Amistad intergeneracional

El proyecto "SuperPeques que cambian el mundo", del colegio Divina Providencia, fomenta las actividades entre niños y mayores para compartir experiencias y conocimientos

31.03.2019 | 21:03
Alumnos del colegio Divina Providencia comparten juegos y experiencias con ancianos.
Dos parejas se entretienen con un juego de mesa en la residencia.

"SuperPeques que cambian el mundo" es el proyecto intergeneracional ideado desde el colegio Divina Providencia y donde, a través de sesiones mensuales, los alumnos de cinco años acuden a la residencia Hogar Reina de la Paz para participar activamente en la terapia ocupacional que reciben allí los mayores.

Los pilares fundamentales de esta original iniciativa se resumen en "revalorizar el papel de nuestros mayores en la sociedad, que las niñas y niños descubran y pongan en práctica sus "superpoderes" y ofrecer a nuestros alumnos un contexto real donde poder vivenciar su capacidad como agentes de cambio en este mundo, desde el presente más inmediato", resume la profesora María Redondo. A través del intercambio de experiencias y conocimientos, los niños ponen en práctica sus potencialidades y singularidades en un escenario concreto de la sociedad, "mejorando la interacción y cooperación entre pequeños y mayores", destaca.

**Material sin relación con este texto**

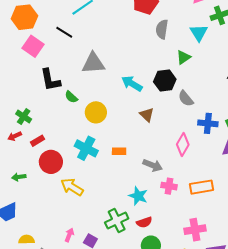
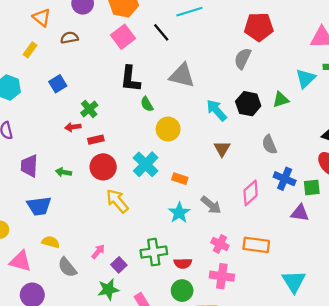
gray semicircle: (162, 29) -> (243, 58), moved
black hexagon: (165, 80) -> (248, 104), moved
pink cross: (169, 186) -> (220, 244), moved
cyan star: (138, 196) -> (179, 213), moved
pink cross: (195, 230) -> (222, 276), moved

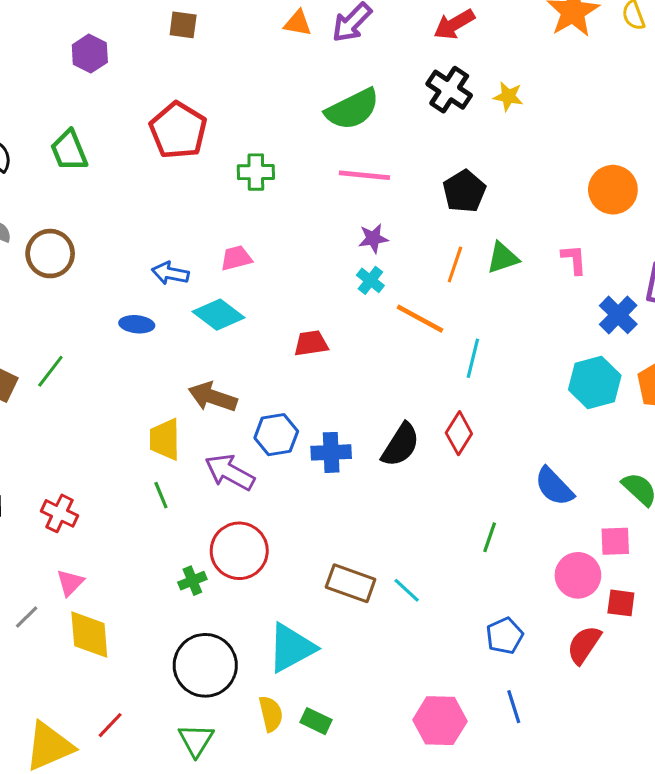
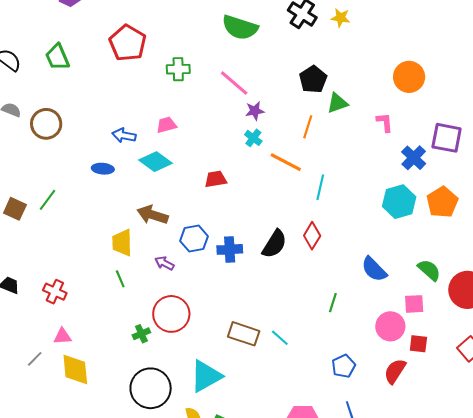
green semicircle: (352, 109) -> (240, 28), turned 45
pink line: (364, 175) -> (234, 83), moved, turned 36
green triangle: (503, 258) -> (337, 103), moved
purple arrow: (230, 472) -> (164, 263), size x0.6
pink triangle: (70, 583) -> (62, 336), turned 42

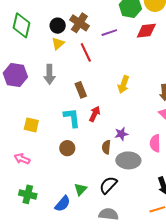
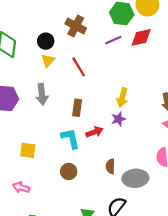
brown cross: (79, 23) -> (76, 26), moved
purple line: (109, 33) -> (113, 40), moved
brown rectangle: (81, 90) -> (77, 108), turned 35
red arrow: (95, 114) -> (94, 132), turned 49
purple star: (121, 134) -> (118, 119), moved

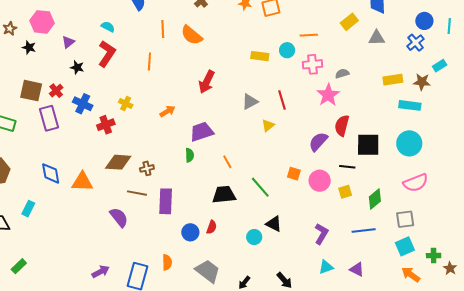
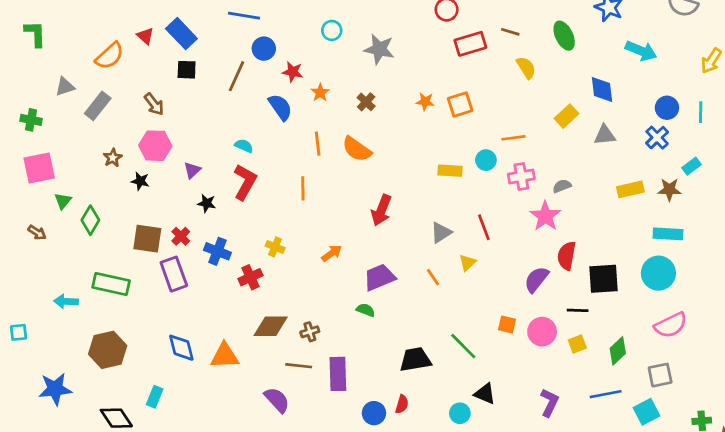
cyan rectangle: (410, 105) -> (668, 234), moved
green semicircle: (190, 155) -> (366, 310), turned -64
orange line: (227, 162) -> (433, 277), moved
cyan square: (405, 246) -> (646, 412), moved

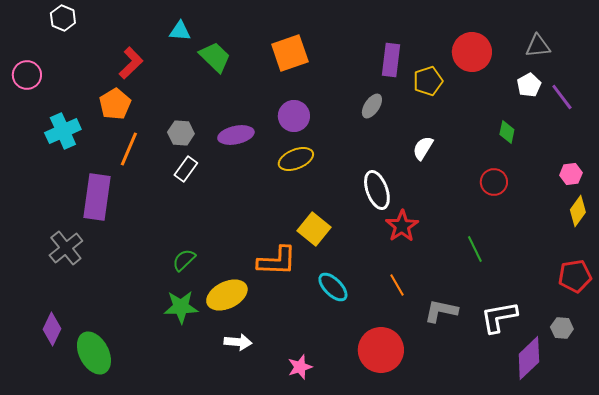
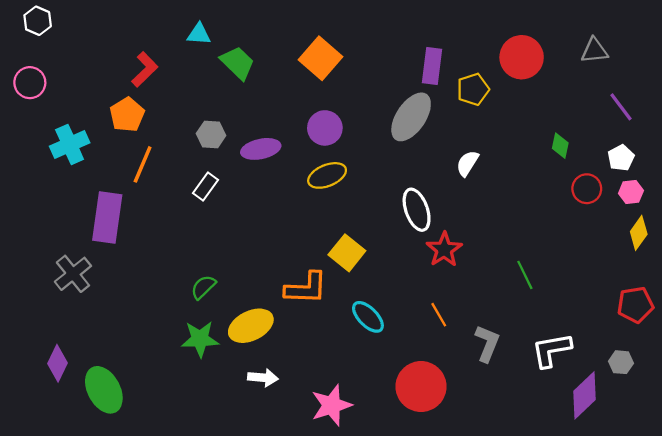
white hexagon: (63, 18) -> (38, 21), moved
orange square: (290, 53) -> (320, 58), turned -30
white pentagon: (529, 85) -> (621, 158), moved
gray ellipse: (372, 106) -> (411, 117), size x1.8
gray hexagon: (181, 133) -> (211, 135), moved
red circle: (494, 182) -> (587, 189), moved
gray L-shape: (441, 311) -> (487, 343), turned 100
pink star: (300, 367) -> (331, 405), size x1.5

Este tipo de actividades intergeneracionales son un mecanismo muy importante para superar posibles prejuicios y favorecer el entendimiento entre diferentes grupos de edad. "Niñas y niños se agencian de sus capacidades para mejorar el mundo, enseñando juegos de memoria, lógica o psicomotricidad fina a los mayores", enumera Redondo. A su vez, los más longevos les ayudan a escribir listas de palabras, les cuentan historias de su infancia o narraciones clásicas, "sintiéndose útiles y valiosos", subraya la maestra.

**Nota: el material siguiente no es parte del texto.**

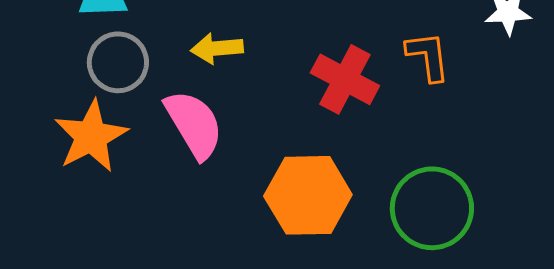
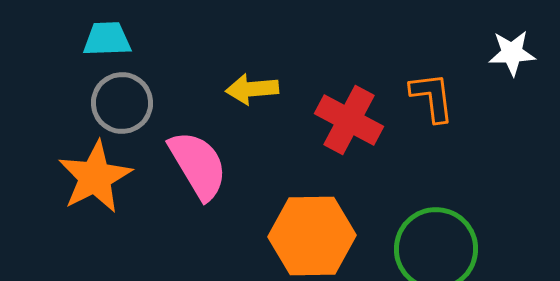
yellow arrow: (217, 48) -> (252, 89), moved

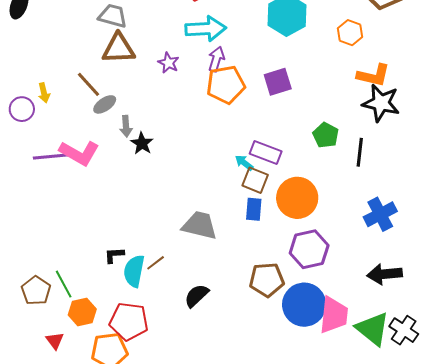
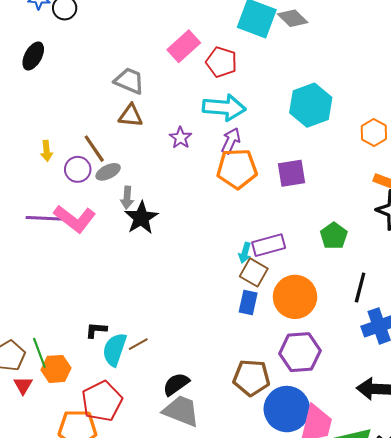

"Cuanto mayor sea el contacto entre niños y mayores, mayor será el conocimiento mutuo y las percepciones reales y no sesgadas entre generaciones. Además, se produce también una transmisión de tradiciones y cultura popular", explica. Y es que el proyecto tiene beneficios para ambos colectivos. Los mayores experimentan en el plano cognitivo, mayor desarrollo de la memoria, agilidad mental y habilidades sociales. "A nivel emocional se produce un aumento de su vitalidad y autoestima y se reducen también los sentimientos de soledad o aislamiento", resume Redondo.

A su vez, los niños se forman una idea "más positiva y no estereotipada" de las personas mayores y del envejecimiento y aprenden a valorarles como fuente de sabiduría y experiencia.